Corlis held his hand more tightly. “I completely understand how you feel! It’s just that I can’t be the one to tell you what I’ve learned from Lafayette Marchand,” she exclaimed, feeling miserable. “Not until it’s over. You’re a source. Marchand is now a source. You two can talk to each other if you like, but I have to respect everybody’s confidentiality. Otherwise I’m just a fact-twisting PR pimp… an information opportunist—and the kind of journalist you and I both despise.”
“By the time this little shindig is over, none of this hairsplitting will matter. It’ll be too late,” King retorted, abruptly releasing his hand from her grasp. “Those 1840 buildings will be a pile of rubble. Let your overactive reporter’s conscience chew on that for a while.”
Exasperated, Corlis cried, “Look, King. You have a choice. Either allow me to play by my rules, as I’ve allowed you to play by yours, or… or… you can walk to the goddamned city council meeting!” To her mortification, she was close to tears. She turned her head and wiped her sleeve across her eyes. King took a step closer and put a hand on each of her shoulders.
“That goon, Grover Jeffries, had me kidnapped and locked in the cemetery so he could run roughshod over everyone else,” he reminded her urgently. “I need to know what kind of lion’s den I’m about to walk into at city hall—and you have that information.”
“I’m so sorry…” she whispered, “but I can’t tell you why Lafayette Marchand asked me to meet him in the cemetery until all of this is over. Then, if Marchand agrees to release me from our agreement, I’ll tell you absolutely everything. Please understand.”
And I’m certainly not the one to reveal that he’s your father.
King’s mouth drew into a straight line. “As far as I’m concerned, my falling out with Lafayette—way back when—is all blood under the bridge. What I need to know from you has to do with Jeffries’s current schemes and why Marchand has pulled this latest stunt involving you.”
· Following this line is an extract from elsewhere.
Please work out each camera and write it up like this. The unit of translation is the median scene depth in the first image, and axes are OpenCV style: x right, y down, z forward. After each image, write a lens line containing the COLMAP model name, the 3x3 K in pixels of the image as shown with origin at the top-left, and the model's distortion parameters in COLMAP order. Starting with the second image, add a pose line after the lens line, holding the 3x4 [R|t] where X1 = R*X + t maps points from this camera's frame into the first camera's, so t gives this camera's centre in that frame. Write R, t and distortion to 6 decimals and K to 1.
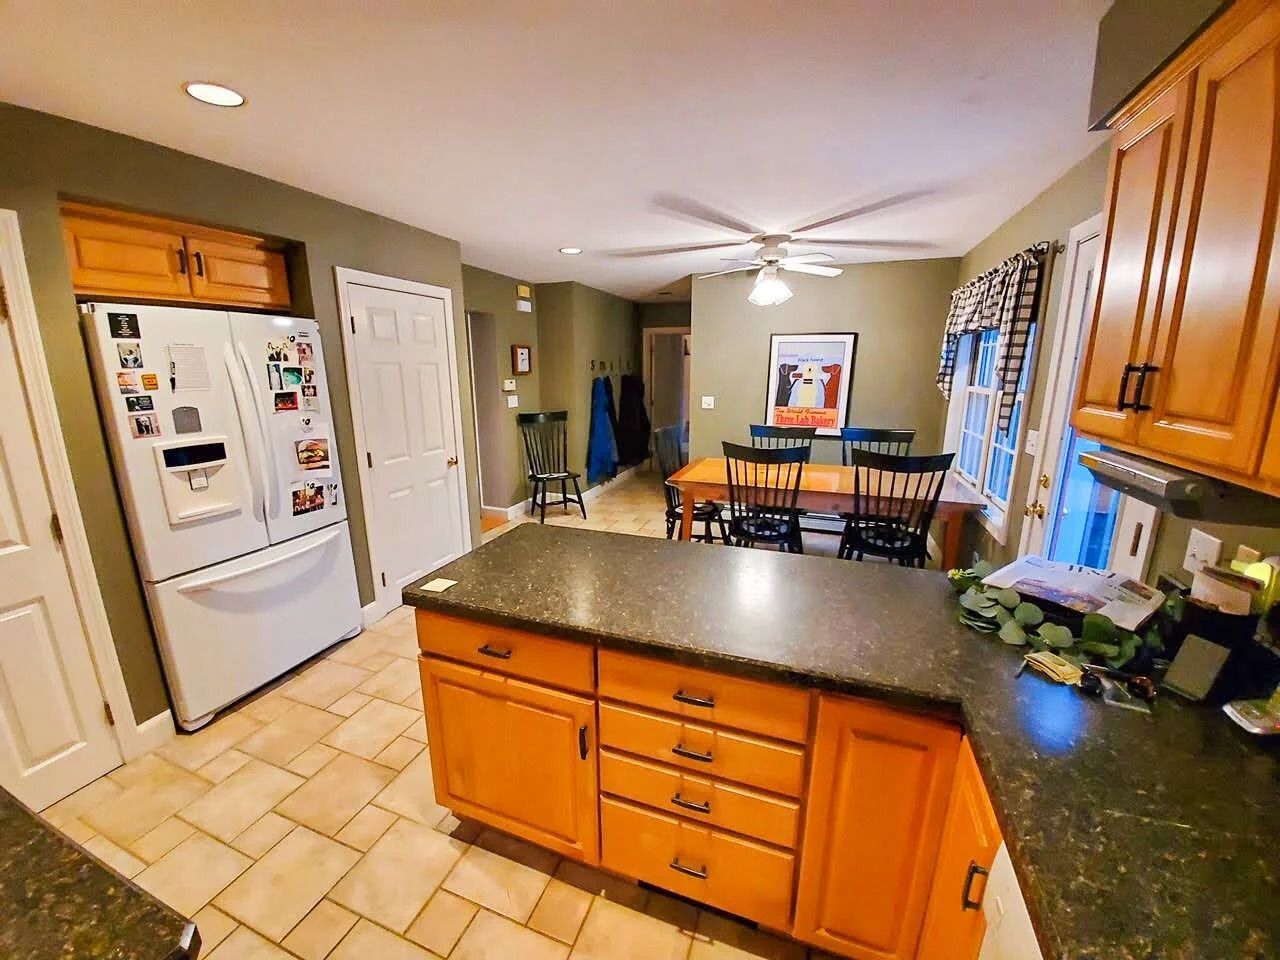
lens RADIAL K [[513.1, 0, 640.6], [0, 513.1, 473.8], [0, 0, 1]] dist [-0.011241, 0.000028]
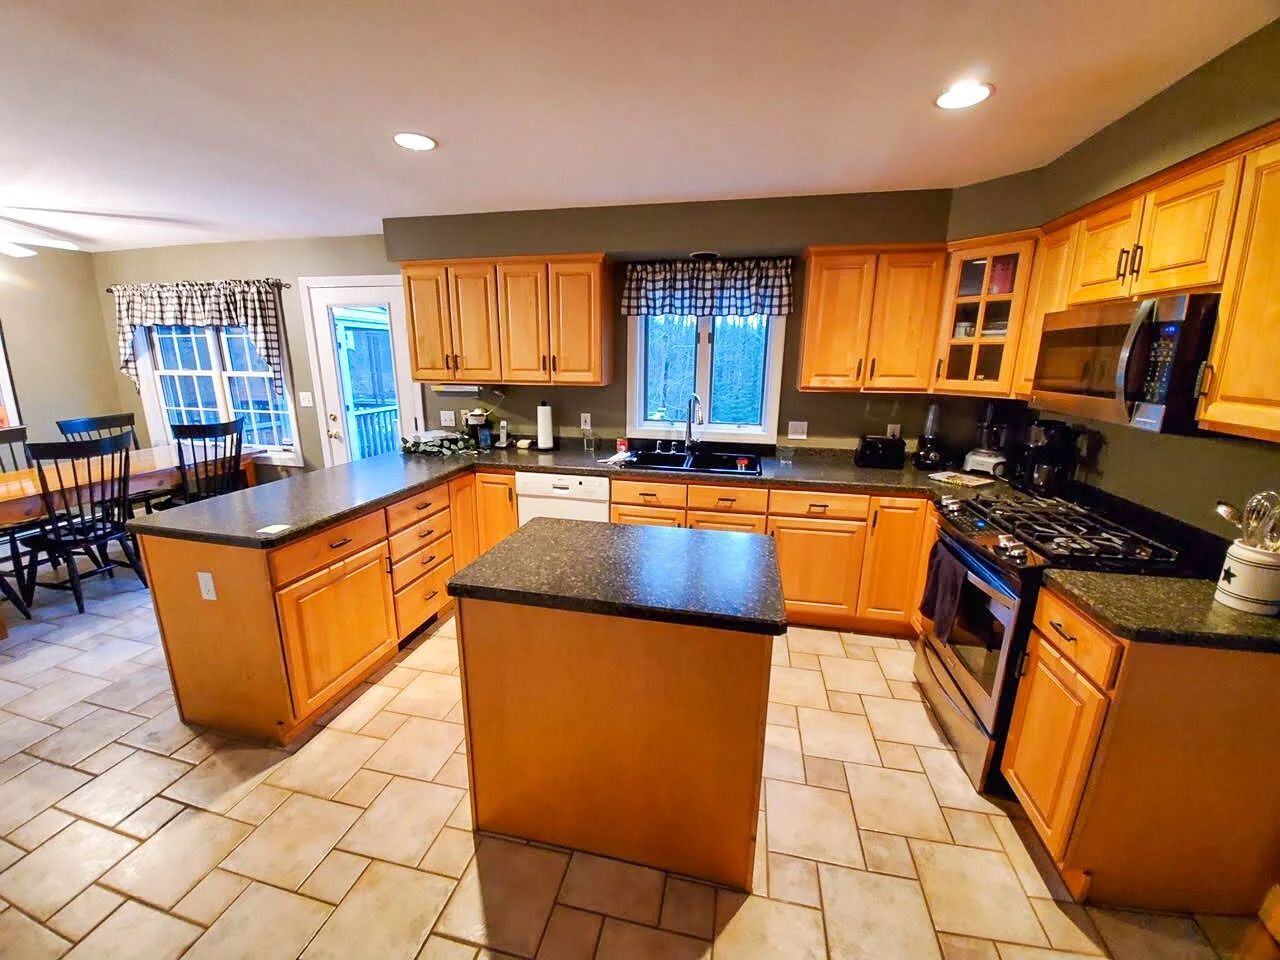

“Don’t you get it?” Corlis shouted, finally at the end of her tether. “All this has nothing to do with me or how I feel about you. I love you, damn it! I was terrified something awful might have happened to you today. But, right now, I cannot tell you everything. I can’t, and I won’t!”
King’s look hardened. He dropped his hands from her shoulders. “Well, then, as far as I’m concerned… if you’re using Lafayette Marchand as one of your trusted sources to nail this story and beat your competition,” he said sarcastically, “you’ve either got terrible judgment, or you’ve gone over to the enemy, McCullough.”
Corlis declared hotly, “Good God, you see everything as black and white!”
“The same might be said of you and your god-almighty reporters’ rules,” King retorted.
The pair stared silently at each other for a long moment.
“I am really sorry…” she repeated forlornly, “but I can’t be the one to help you.”
King shrugged. “Then I think I’ll just hitch a ride with Virgil and Manny over to city hall. Maybe they hold to journalistic standards a poor mortal like me can hope to comprehend. See ya, sugar.”